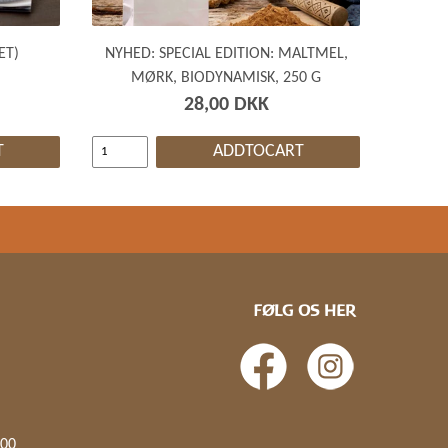
ET)
NYHED: SPECIAL EDITION: MALTMEL,
MØRK, BIODYNAMISK, 250 G
28,00 DKK
T
ADDTOCART
FØLG OS HER
.00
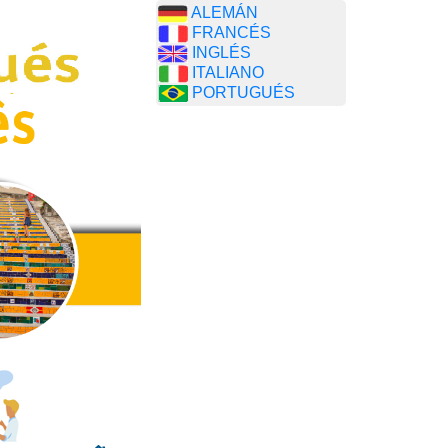
ALEMÁN
FRANCÉS
INGLÉS
ITALIANO
PORTUGUÉS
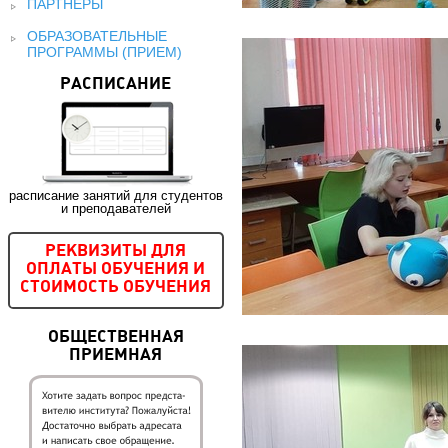
ПАРТНЕРЫ
ОБРАЗОВАТЕЛЬНЫЕ
ПРОГРАММЫ (ПРИЕМ)
РАСПИСАНИЕ
расписание занятий для студентов
и преподавателей
РЕКВИЗИТЫ ДЛЯ
ОПЛАТЫ ОБУЧЕНИЯ И
СТОИМОСТЬ ОБУЧЕНИЯ
ОБЩЕСТВЕННАЯ
ПРИЕМНАЯ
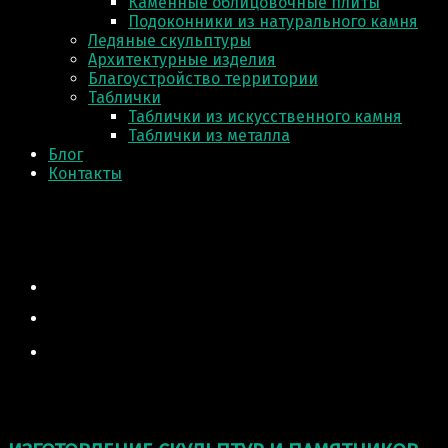
Каменные облицовочные плиты
Подоконники из натурального камня
Ледяные скульптуры
Архитектурные изделия
Благоустройство территории
Таблички
Таблички из искусственного камня
Таблички из металла
Блог
Контакты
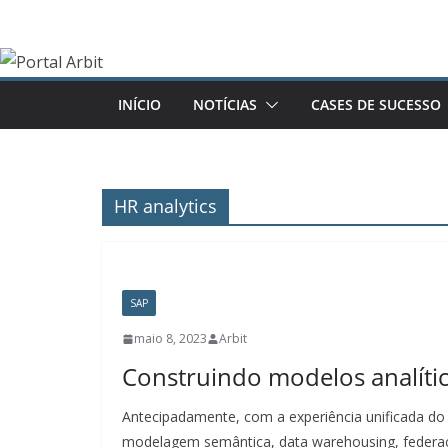
Pular
para
o
conteúdo
INÍCIO
NOTÍCIAS
CASES DE SUCESSO
HR analytics
SAP
maio 8, 2023
Arbit
Construindo modelos analític
Antecipadamente, com a experiência unificada do
modelagem semântica, data warehousing, federa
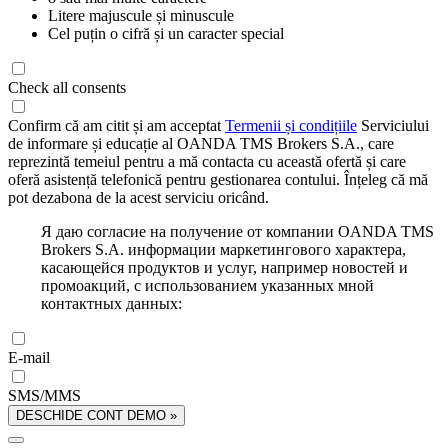
Litere majuscule și minuscule
Cel puțin o cifră și un caracter special
Check all consents
Confirm că am citit și am acceptat
Termenii și condițiile
Serviciului
de informare și educație al OANDA TMS Brokers S.A., care
reprezintă temeiul pentru a mă contacta cu această ofertă și care
oferă asistență telefonică pentru gestionarea contului. Înțeleg că mă
pot dezabona de la acest serviciu oricând.
Я даю согласие на получение от компании OANDA TMS
Brokers S.A. информации маркетингового характера,
касающейся продуктов и услуг, например новостей и
промоакций, с использованием указанных мной
контактных данных:
E-mail
SMS/MMS
DESCHIDE CONT DEMO »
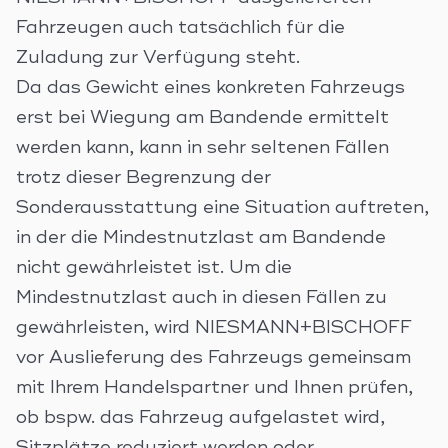
Fahrzeugen auch tatsächlich für die
Zuladung zur Verfügung steht.
Da das Gewicht eines konkreten Fahrzeugs
erst bei Wiegung am Bandende ermittelt
werden kann, kann in sehr seltenen Fällen
trotz dieser Begrenzung der
Sonderausstattung eine Situation auftreten,
in der die Mindestnutzlast am Bandende
nicht gewährleistet ist. Um die
Mindestnutzlast auch in diesen Fällen zu
gewährleisten, wird NIESMANN+BISCHOFF
vor Auslieferung des Fahrzeugs gemeinsam
mit Ihrem Handelspartner und Ihnen prüfen,
ob bspw. das Fahrzeug aufgelastet wird,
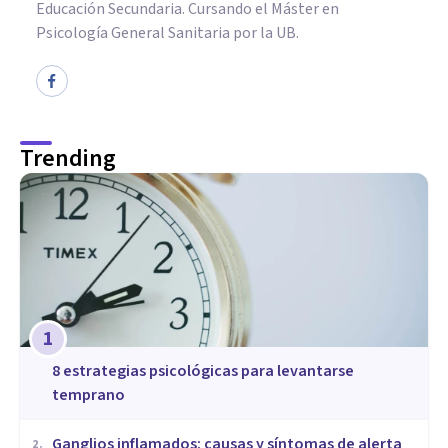
Educación Secundaria. Cursando el Máster en
Psicología General Sanitaria por la UB.
Trending
1
8 estrategias psicológicas para levantarse
temprano
Ganglios inflamados: causas y síntomas de alerta
2
.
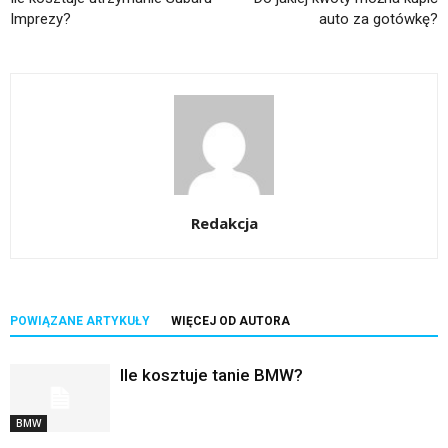
Imprezy?
auto za gotówkę?
Redakcja
POWIĄZANE ARTYKUŁY
WIĘCEJ OD AUTORA
Ile kosztuje tanie BMW?
BMW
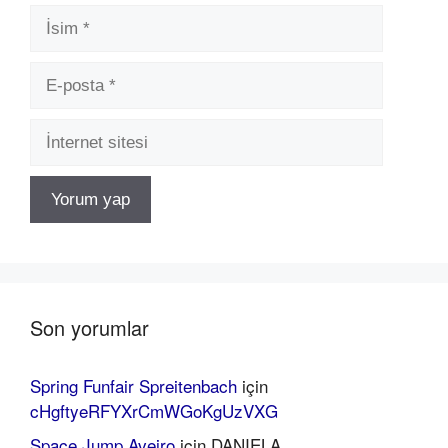
İsim
E-
posta
İnternet
sitesi
Son yorumlar
Spring Funfair Spreitenbach
için
cHgftyeRFYXrCmWGoKgUzVXG
Space Jump Aveiro
için
DANIELA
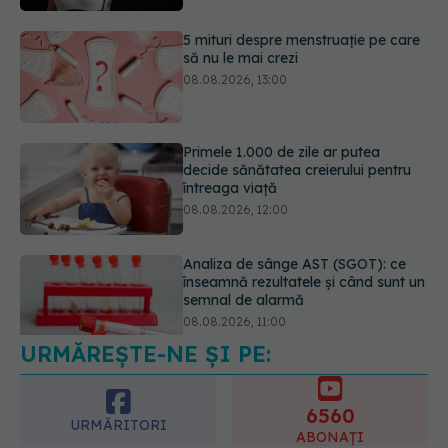
Primele 1.000 de zile ar putea
decide sănătatea creierului pentru
întreaga viață
08.08.2026, 12:00
Analiza de sânge AST (SGOT): ce
înseamnă rezultatele și când sunt un
semnal de alarmă
08.08.2026, 11:00
Diagnosticele de autism la fete au
crescut după pandemia de COVID-
19
08.08.2026, 15:00
URMĂREȘTE-NE ȘI PE:
6560
URMĂRITORI
ABONAȚI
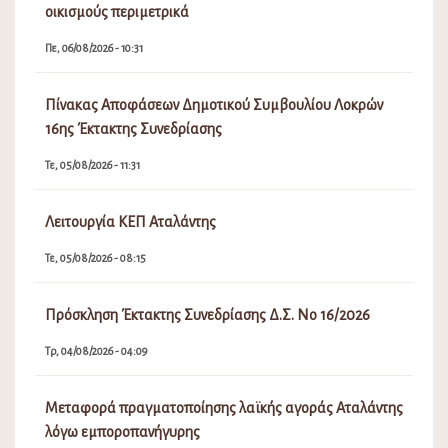
οικισμούς περιμετρικά
Πε, 06/08/2026 - 10:31
Πίνακας Αποφάσεων Δημοτικού Συμβουλίου Λοκρών
16ης Έκτακτης Συνεδρίασης
Τε, 05/08/2026 - 11:31
Λειτουργία ΚΕΠ Αταλάντης
Τε, 05/08/2026 - 08:15
Πρόσκληση Έκτακτης Συνεδρίασης Δ.Σ. Νο 16/2026
Τρ, 04/08/2026 - 04:09
Μεταφορά πραγματοποίησης λαϊκής αγοράς Αταλάντης
λόγω εμποροπανήγυρης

_____

→ ABOUT THIS TASK: Gather each line from the listing above that holds "Mindestnutzlast".

→ REPLY TO THE EXERCISE:
in der die Mindestnutzlast am Bandende
Mindestnutzlast auch in diesen Fällen zu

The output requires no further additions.